Avec l’arrivée des élections fédérales, certain·e·s pensent à troquer Justin Trudeau au profit d’Andrew Scheer. Au Canada, l’interruption volontaire de grossesse, aussi connue sous le nom d’avortement, a longtemps été un crime. Il y a à peine 30 ans, l’acte d’avorter était considéré comme criminel à moins que la vie de la femme enceinte ne fût en danger. Même si Scheer réitère qu’il ne soutient pas la réouverture du dossier du droit à l’avortement, les député·e·s conservateur·rice·s pourront déposer des projets de loi anti-avortement — Scheer ayant d’ailleurs déjà voté par le passé en faveur de tels projets.
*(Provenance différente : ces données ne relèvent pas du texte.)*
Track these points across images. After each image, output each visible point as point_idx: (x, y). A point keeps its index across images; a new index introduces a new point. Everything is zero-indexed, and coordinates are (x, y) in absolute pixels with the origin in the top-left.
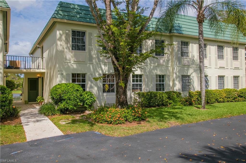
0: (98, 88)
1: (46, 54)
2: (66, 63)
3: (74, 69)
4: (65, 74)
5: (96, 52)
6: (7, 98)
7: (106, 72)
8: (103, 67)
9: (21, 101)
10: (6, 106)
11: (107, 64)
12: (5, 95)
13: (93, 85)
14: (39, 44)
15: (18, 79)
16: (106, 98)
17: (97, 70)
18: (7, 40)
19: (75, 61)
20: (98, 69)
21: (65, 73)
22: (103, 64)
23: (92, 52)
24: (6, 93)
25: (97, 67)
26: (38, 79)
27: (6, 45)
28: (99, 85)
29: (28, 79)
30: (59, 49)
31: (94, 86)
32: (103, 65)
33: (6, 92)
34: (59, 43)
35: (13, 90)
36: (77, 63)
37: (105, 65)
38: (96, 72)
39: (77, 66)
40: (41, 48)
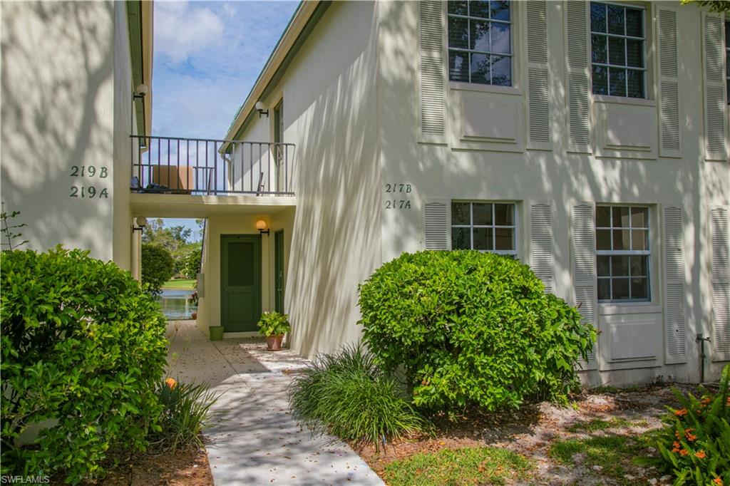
0: (578, 276)
1: (297, 132)
2: (425, 147)
3: (463, 178)
4: (418, 203)
5: (562, 91)
6: (133, 343)
7: (610, 194)
8: (597, 167)
9: (194, 323)
10: (125, 400)
11: (618, 154)
12: (118, 328)
13: (551, 260)
14: (263, 97)
15: (179, 247)
16: (614, 330)
17: (570, 185)
18: (143, 83)
19: (466, 139)
20: (573, 178)
21: (420, 197)
22: (598, 154)
23: (544, 91)
24: (124, 315)
25: (571, 172)
26: (259, 237)
27: (141, 99)
28: (580, 261)
29: (223, 236)
30: (389, 72)
31: (557, 268)
32: (597, 158)
33: (125, 308)
34: (388, 41)
35: (167, 281)
36: (475, 146)
37: (607, 159)
38: (565, 194)
39: (475, 161)
40: (272, 113)
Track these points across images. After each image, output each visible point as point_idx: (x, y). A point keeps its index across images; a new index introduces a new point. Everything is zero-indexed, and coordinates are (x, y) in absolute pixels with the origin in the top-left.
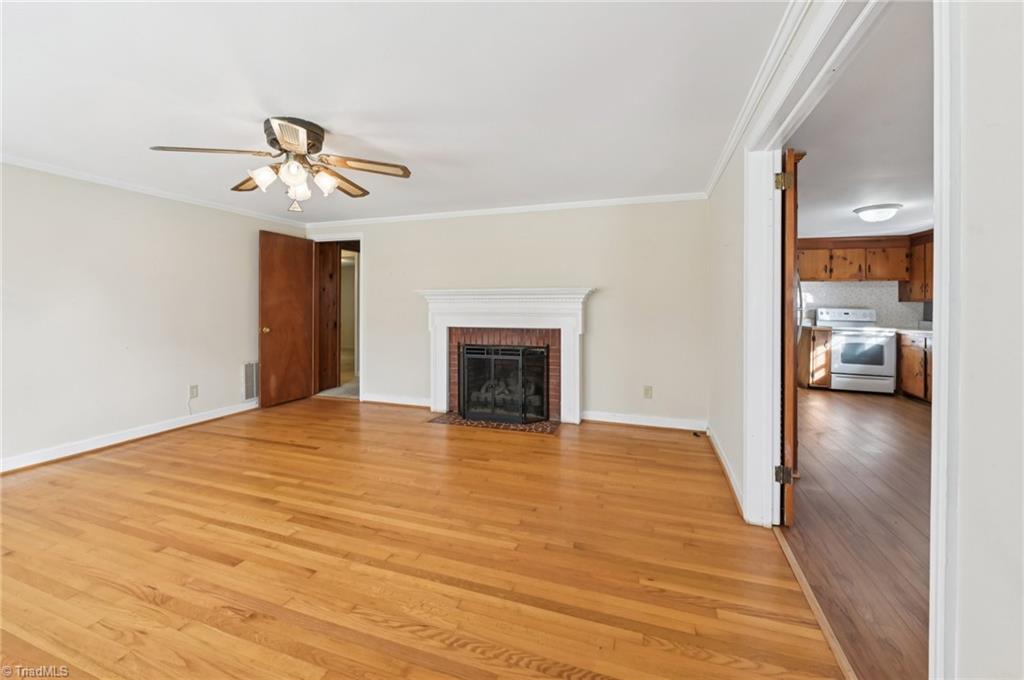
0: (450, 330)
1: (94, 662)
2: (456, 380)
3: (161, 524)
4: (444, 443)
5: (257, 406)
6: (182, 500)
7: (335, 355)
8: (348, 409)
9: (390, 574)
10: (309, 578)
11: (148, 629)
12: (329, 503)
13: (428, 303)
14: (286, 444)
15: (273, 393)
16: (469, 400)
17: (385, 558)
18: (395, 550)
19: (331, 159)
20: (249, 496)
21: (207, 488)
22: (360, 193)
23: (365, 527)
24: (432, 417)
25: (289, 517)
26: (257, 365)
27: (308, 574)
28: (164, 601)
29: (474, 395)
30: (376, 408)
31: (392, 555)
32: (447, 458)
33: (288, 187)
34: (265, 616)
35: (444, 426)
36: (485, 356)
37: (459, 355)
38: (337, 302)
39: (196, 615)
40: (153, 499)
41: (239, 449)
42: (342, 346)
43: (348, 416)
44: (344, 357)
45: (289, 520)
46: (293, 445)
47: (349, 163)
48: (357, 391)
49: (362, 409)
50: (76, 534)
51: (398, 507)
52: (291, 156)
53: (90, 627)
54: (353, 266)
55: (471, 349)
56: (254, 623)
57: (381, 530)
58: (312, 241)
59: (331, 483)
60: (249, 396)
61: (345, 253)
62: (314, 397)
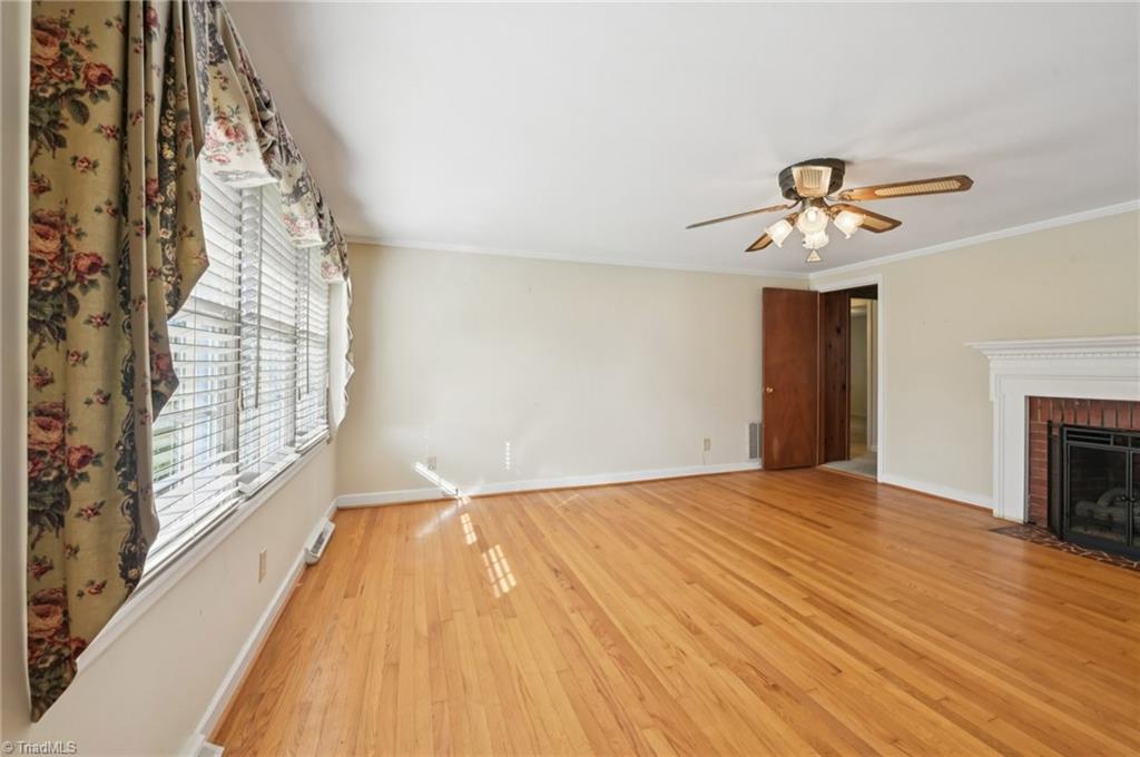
0: (1032, 402)
1: (651, 659)
2: (1045, 477)
3: (690, 560)
4: (1020, 568)
5: (760, 467)
6: (704, 544)
7: (843, 421)
8: (864, 488)
9: (946, 723)
10: (834, 675)
11: (687, 652)
12: (850, 596)
13: (989, 361)
14: (793, 514)
15: (776, 456)
16: (1072, 512)
17: (937, 698)
18: (952, 694)
19: (855, 194)
20: (761, 559)
21: (722, 537)
22: (889, 225)
23: (903, 645)
24: (996, 525)
25: (806, 596)
26: (761, 425)
27: (834, 671)
28: (697, 632)
29: (1083, 507)
30: (902, 494)
31: (947, 699)
32: (1024, 589)
33: (804, 236)
34: (788, 694)
35: (1020, 541)
36: (1111, 447)
37: (1050, 441)
38: (845, 361)
39: (722, 659)
40: (681, 535)
41: (745, 507)
42: (852, 413)
43: (865, 498)
44: (854, 426)
45: (805, 599)
46: (801, 517)
47: (878, 192)
48: (874, 470)
49: (881, 493)
50: (634, 547)
51: (952, 637)
52: (808, 201)
53: (647, 628)
54: (865, 317)
55: (1075, 433)
56: (775, 694)
57: (925, 657)
58: (816, 293)
59: (850, 574)
60: (752, 456)
61: (855, 302)
62: (818, 467)
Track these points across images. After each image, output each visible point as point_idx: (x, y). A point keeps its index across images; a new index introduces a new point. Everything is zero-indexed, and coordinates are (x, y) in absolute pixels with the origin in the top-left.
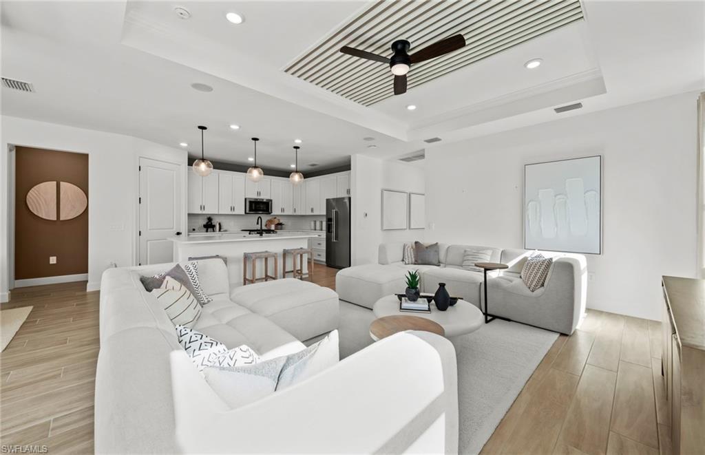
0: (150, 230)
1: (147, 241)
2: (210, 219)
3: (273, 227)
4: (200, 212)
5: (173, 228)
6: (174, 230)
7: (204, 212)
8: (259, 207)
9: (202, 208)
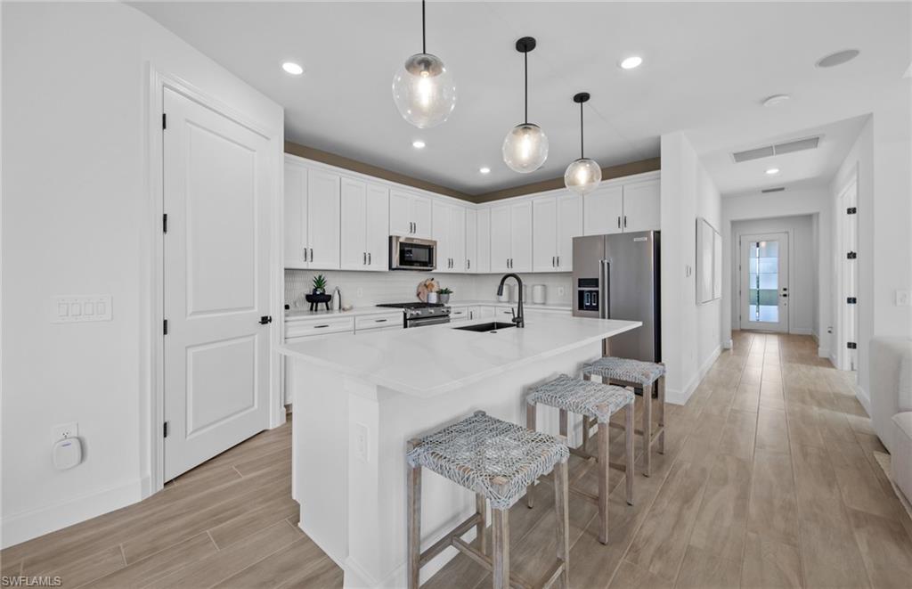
0: (194, 313)
1: (187, 348)
2: (320, 283)
3: (433, 299)
4: (304, 266)
5: (253, 308)
6: (256, 310)
7: (311, 266)
8: (413, 256)
9: (308, 255)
C’est dans ce contexte politique particulier que la librairie féministe L’Euguélionne nous a ouvert ses portes vendredi dernier pour une table ronde sur l’écriture de l’interruption volontaire de grossesse.
Parole aux femmes
L’Euguélionne est une coopérative de solidarité à but non lucratif fondée en 2016 et se spécialise dans les ouvrages féministes, queer, lesbiens, gais, bisexuels, trans, intersexes, asexuels et agenres, two-spirit, anti-racistes, anti-coloniaux, etc. Après une reconnaissance des terres autochtones sur lesquelles nous nous trouvions, c’est tous et toutes collé·e·s et dans une ambiance des plus intimes qu’a débuté la soirée, avec comme animatrice Fanie Demeule, l’autrice de Déterrer les os. Afin de se plonger dans la thématique, l’événement donnait parole à Marie Demers et à Maude Bergeron, respectivement autrice des livres à succès In Between et Les désordres amoureux et celle que l’on connaît entre autres pour son projet d’illustrations Les folies passagères et pour son roman Pamplemousse. Les deux autrices ont livré des extraits de leurs romans inspirés de leurs vies respectives avec vulnérabilité et générosité. Elles ont toutes deux vécu l’expérience d’un avortement, mais en témoignent de façons complètement différentes. Y allant à coups de métaphores fruitées, poétiques et poignantes dans Pamplemousse ou en décrivant l’acte avec une violence touchante et empreinte de culpabilité dans Les désordres amoureux, ces deux écrivaines chamboulent le public avec leurs œuvres. Elles ont d’ailleurs vécu le processus d’écriture à l’opposé : Maude Bergeron écrivait davantage pour elle-même, alors que Marie Demers espérait de son côté être publiée. Par contre, elles ont toutes deux trouvé l’écriture très difficile. Elles ont échangé le micro pour raconter la manière dont elles ont vécu cette expérience traumatisante ainsi que la raison pour laquelle elles ont ressenti le besoin d’écrire, même si cela était difficile émotionnellement.
Une vraie épreuve
Le thème de l’interruption volontaire de grossesse est peu abordé dans la littérature, selon les autrices. L’écrire aura été pour elles un moyen d’avoir une prise de contrôle sur ce qu’il leur est arrivé et d’enfin permettre à d’autres femmes de se reconnaître dans ces récits. En effet, les deux autrices ont avoué avoir reçu de nombreux témoignages en lien avec les avortements, la santé mentale, les relations amoureuses toxiques et plus encore à la suite de leurs publications respectives. Elles se sont senties moins seules lorsque ces femmes leur avouaient se reconnaître dans leurs protagonistes.
Tout au long de la table ronde, elles ont aussi voulu démontrer que l’avortement ne doit pas être banalisé, notamment parce qu’il s’agit d’une décision qui peut s’avérer difficile pour de nombreuses femmes. Je pense que les hommes bénéficieraient de ces lectures, car les autrices ont su présenter des points de vue uniques sur une situation qui peut arriver à énormément de femmes. Le droit à l’interruption volontaire de grossesse est loin d’être un droit sécurisé à travers le monde et il ne faut pas laisser le Canada rétrograder. Cette table ronde m’a réellement ouvert les yeux sur cette épreuve qui demande une grande bravoure, contrairement à ce que certaines personnes peuvent penser. La table ronde terminée, je suis sortie de la librairie secouée d’admiration pour ces deux autrices et avec de nouveaux livres sous le bras.